Can you reproduce the text of every item below word for word, leaving out the pictures?

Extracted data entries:
-- START --
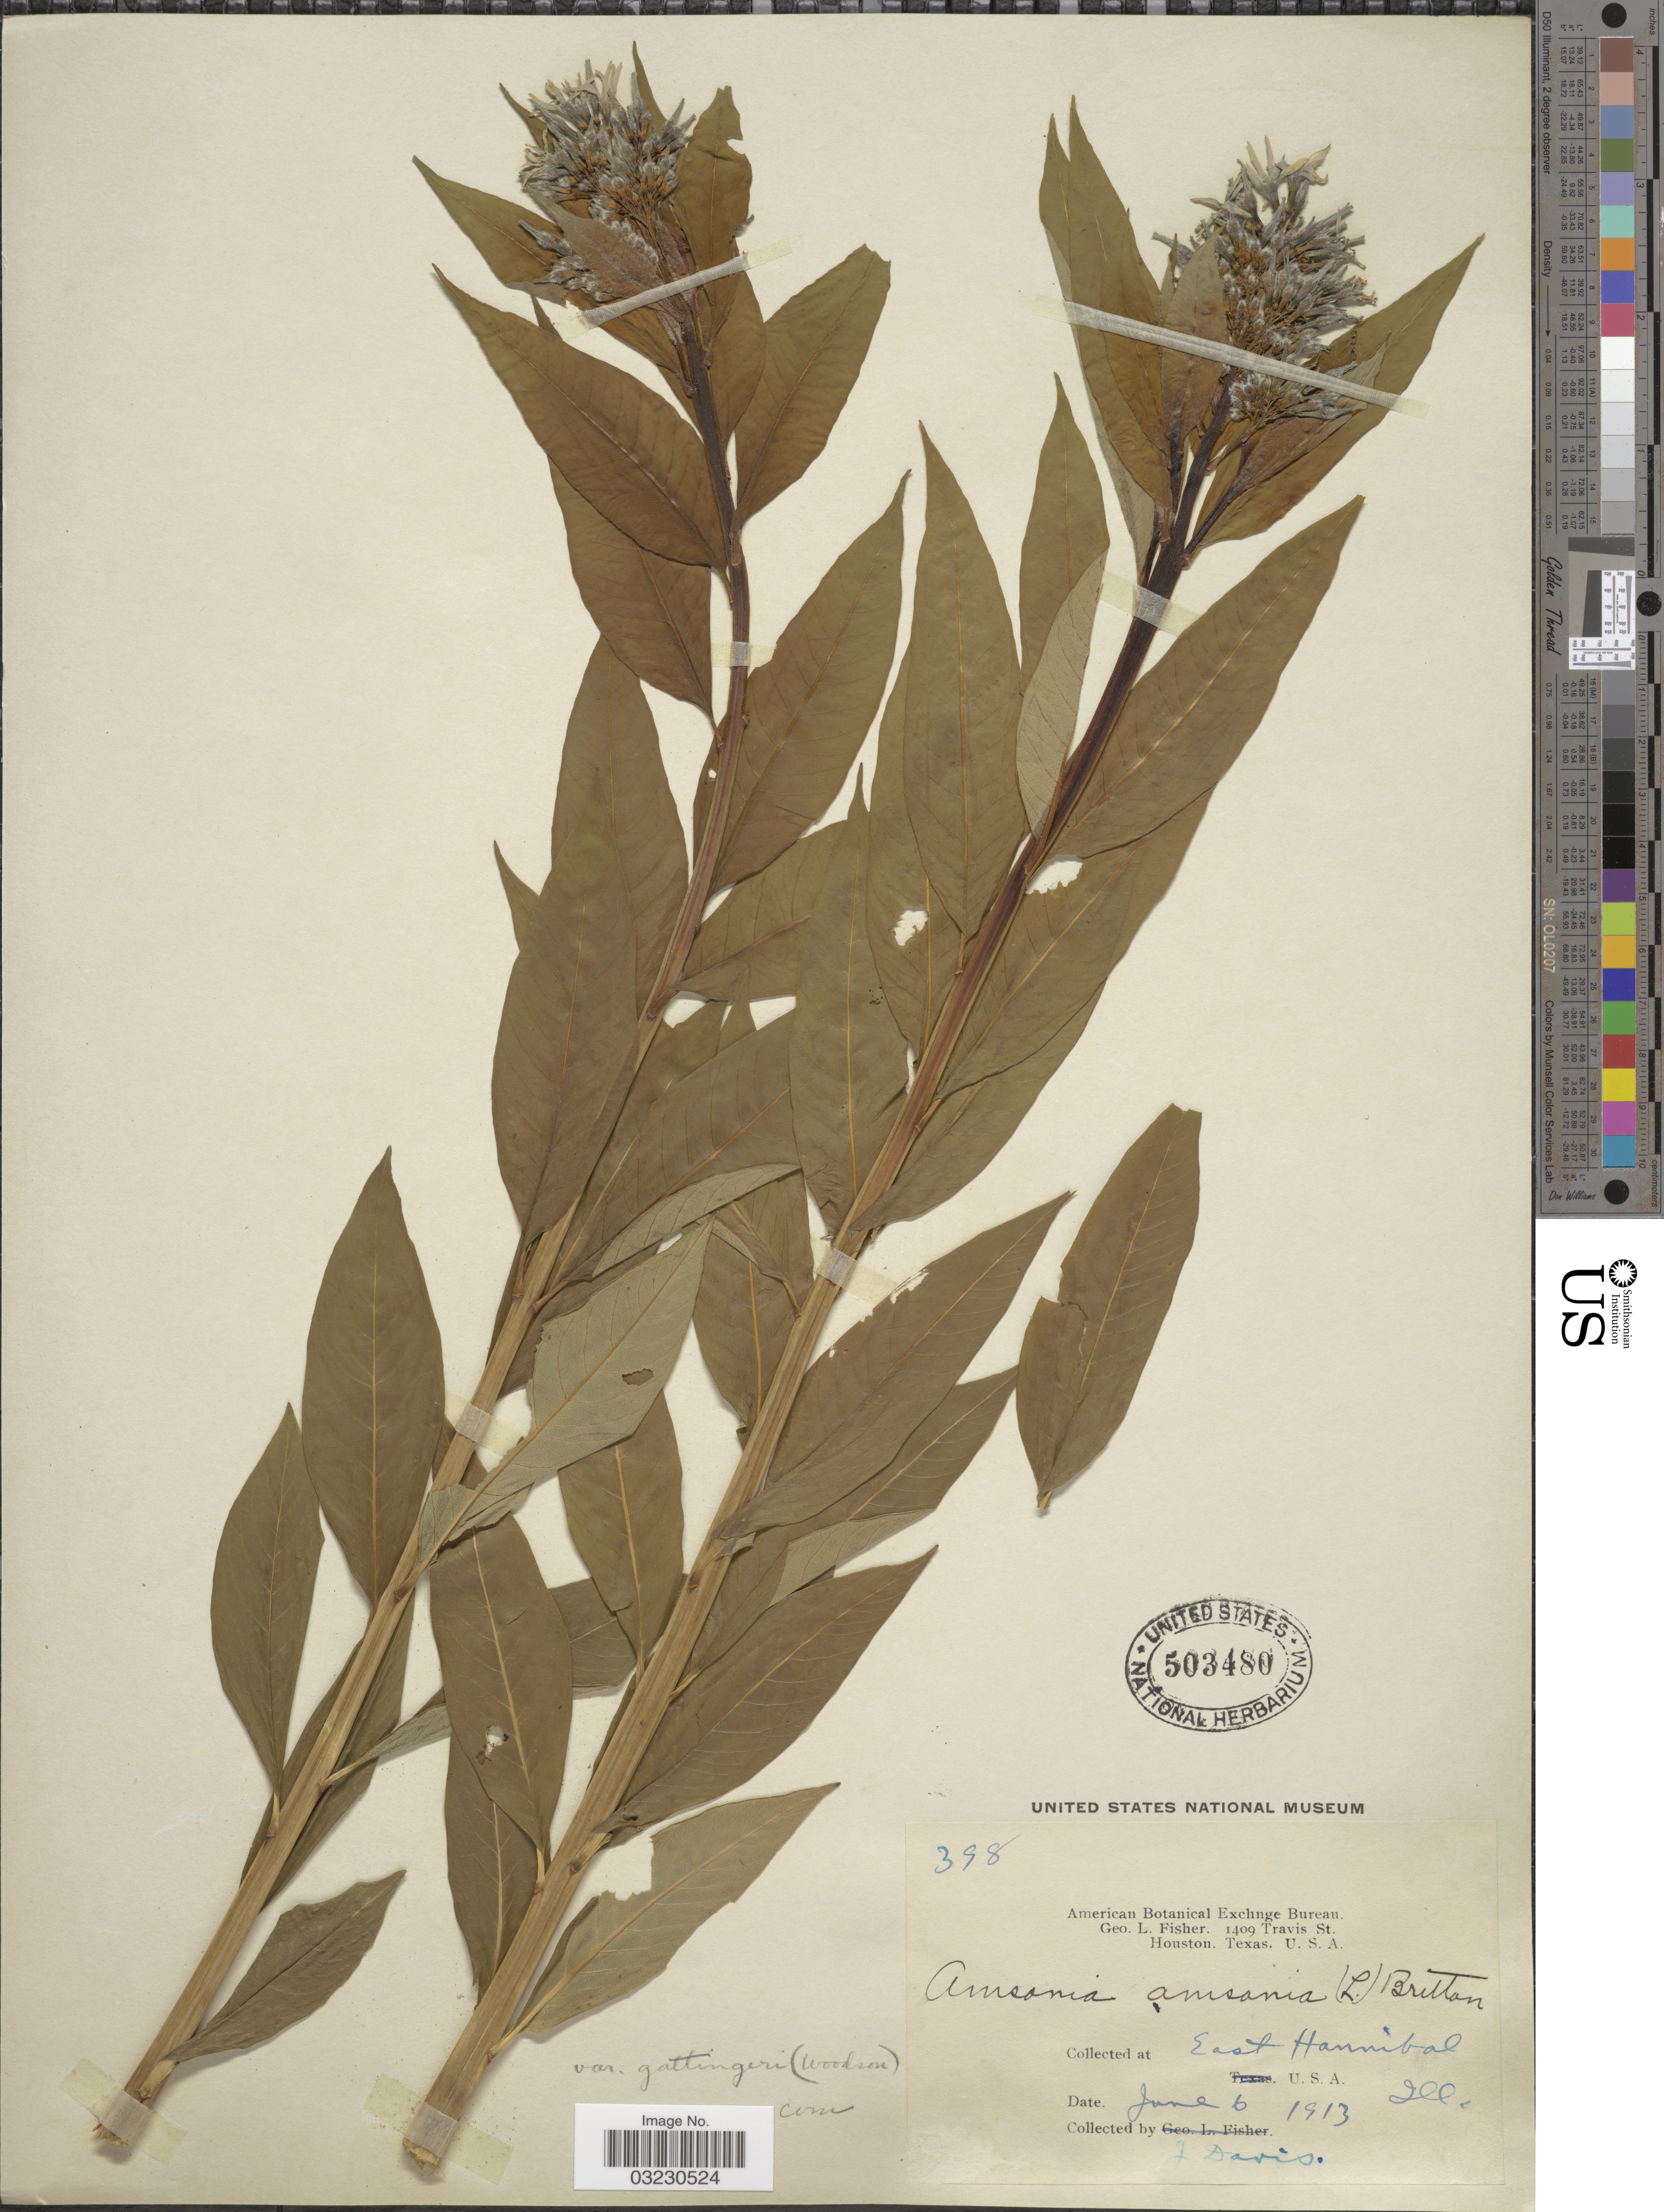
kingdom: Plantae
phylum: Tracheophyta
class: Magnoliopsida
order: Gentianales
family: Apocynaceae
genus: Amsonia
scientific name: Amsonia tabernaemontana var. gattingeri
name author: Woodson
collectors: F. Davis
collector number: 398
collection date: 1913-06-06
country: United States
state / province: Illinois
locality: East Hannibal.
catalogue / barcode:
-- END --
*Answer to the exercise:*
kingdom: Plantae
phylum: Tracheophyta
class: Magnoliopsida
order: Gentianales
family: Apocynaceae
genus: Amsonia
scientific name: Amsonia tabernaemontana var. gattingeri
name author: Woodson
collectors: F. Davis
collector number: 398
collection date: 1913-06-06
country: United States
state / province: Illinois
locality: East Hannibal.
catalogue / barcode:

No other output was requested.